## [INFORMATION]
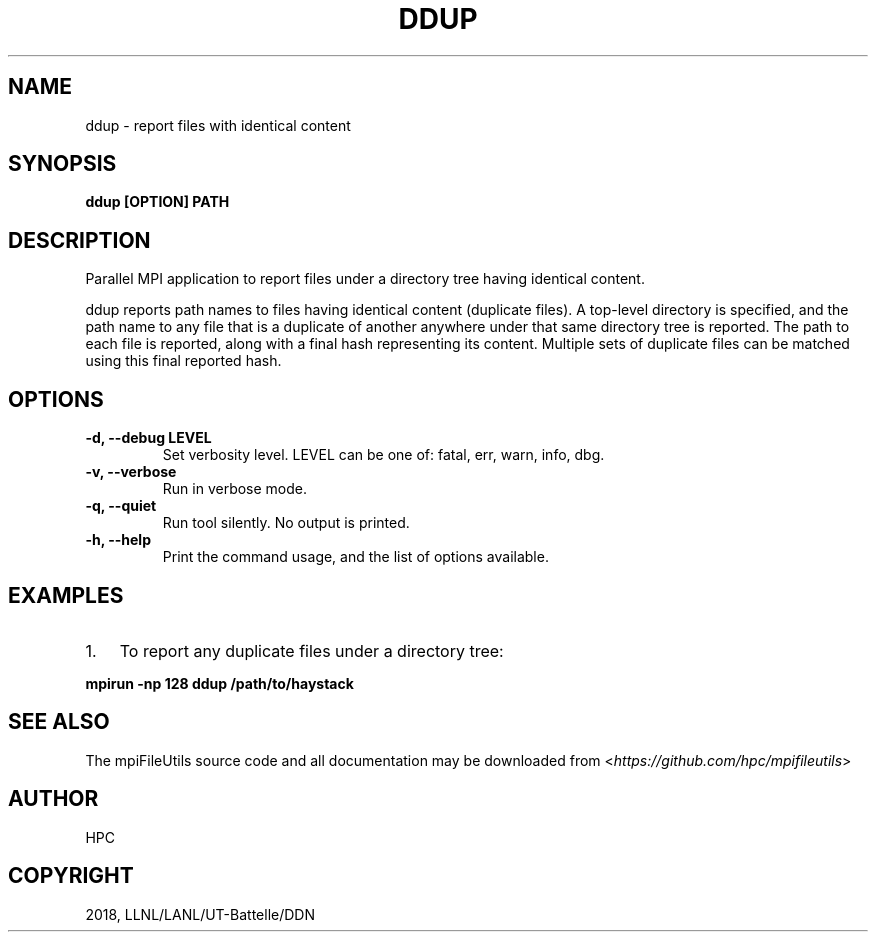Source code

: .\" Man page generated from reStructuredText.
.
.TH "DDUP" "1" "Dec 28, 2019" "0.10" "mpiFileUtils"
.SH NAME
ddup \- report files with identical content
.
.nr rst2man-indent-level 0
.
.de1 rstReportMargin
\\$1 \\n[an-margin]
level \\n[rst2man-indent-level]
level margin: \\n[rst2man-indent\\n[rst2man-indent-level]]
-
\\n[rst2man-indent0]
\\n[rst2man-indent1]
\\n[rst2man-indent2]
..
.de1 INDENT
.\" .rstReportMargin pre:
. RS \\$1
. nr rst2man-indent\\n[rst2man-indent-level] \\n[an-margin]
. nr rst2man-indent-level +1
.\" .rstReportMargin post:
..
.de UNINDENT
. RE
.\" indent \\n[an-margin]
.\" old: \\n[rst2man-indent\\n[rst2man-indent-level]]
.nr rst2man-indent-level -1
.\" new: \\n[rst2man-indent\\n[rst2man-indent-level]]
.in \\n[rst2man-indent\\n[rst2man-indent-level]]u
..
.SH SYNOPSIS
.sp
\fBddup [OPTION] PATH\fP
.SH DESCRIPTION
.sp
Parallel MPI application to report files under a directory tree having identical content.
.sp
ddup reports path names to files having identical content (duplicate files).
A top\-level directory is specified, and the path name to any file that is a duplicate
of another anywhere under that same directory tree is reported.
The path to each file is reported, along with a final hash representing its content.
Multiple sets of duplicate files can be matched using this final reported hash.
.SH OPTIONS
.INDENT 0.0
.TP
.B \-d, \-\-debug LEVEL
Set verbosity level.  LEVEL can be one of: fatal, err, warn, info, dbg.
.UNINDENT
.INDENT 0.0
.TP
.B \-v, \-\-verbose
Run in verbose mode.
.UNINDENT
.INDENT 0.0
.TP
.B \-q, \-\-quiet
Run tool silently. No output is printed.
.UNINDENT
.INDENT 0.0
.TP
.B \-h, \-\-help
Print the command usage, and the list of options available.
.UNINDENT
.SH EXAMPLES
.INDENT 0.0
.IP 1. 3
To report any duplicate files under a directory tree:
.UNINDENT
.sp
\fBmpirun \-np 128 ddup /path/to/haystack\fP
.SH SEE ALSO
.sp
The mpiFileUtils source code and all documentation may be downloaded
from <\fI\%https://github.com/hpc/mpifileutils\fP>
.SH AUTHOR
HPC
.SH COPYRIGHT
2018, LLNL/LANL/UT-Battelle/DDN
.\" Generated by docutils manpage writer.
.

## [WHAT YOU HAVE TO DO]
Check each line of the entries above for the string "content", and return those that contain it.

## [ANSWER AREA]
ddup \- report files with identical content
Parallel MPI application to report files under a directory tree having identical content.
ddup reports path names to files having identical content (duplicate files).
The path to each file is reported, along with a final hash representing its content.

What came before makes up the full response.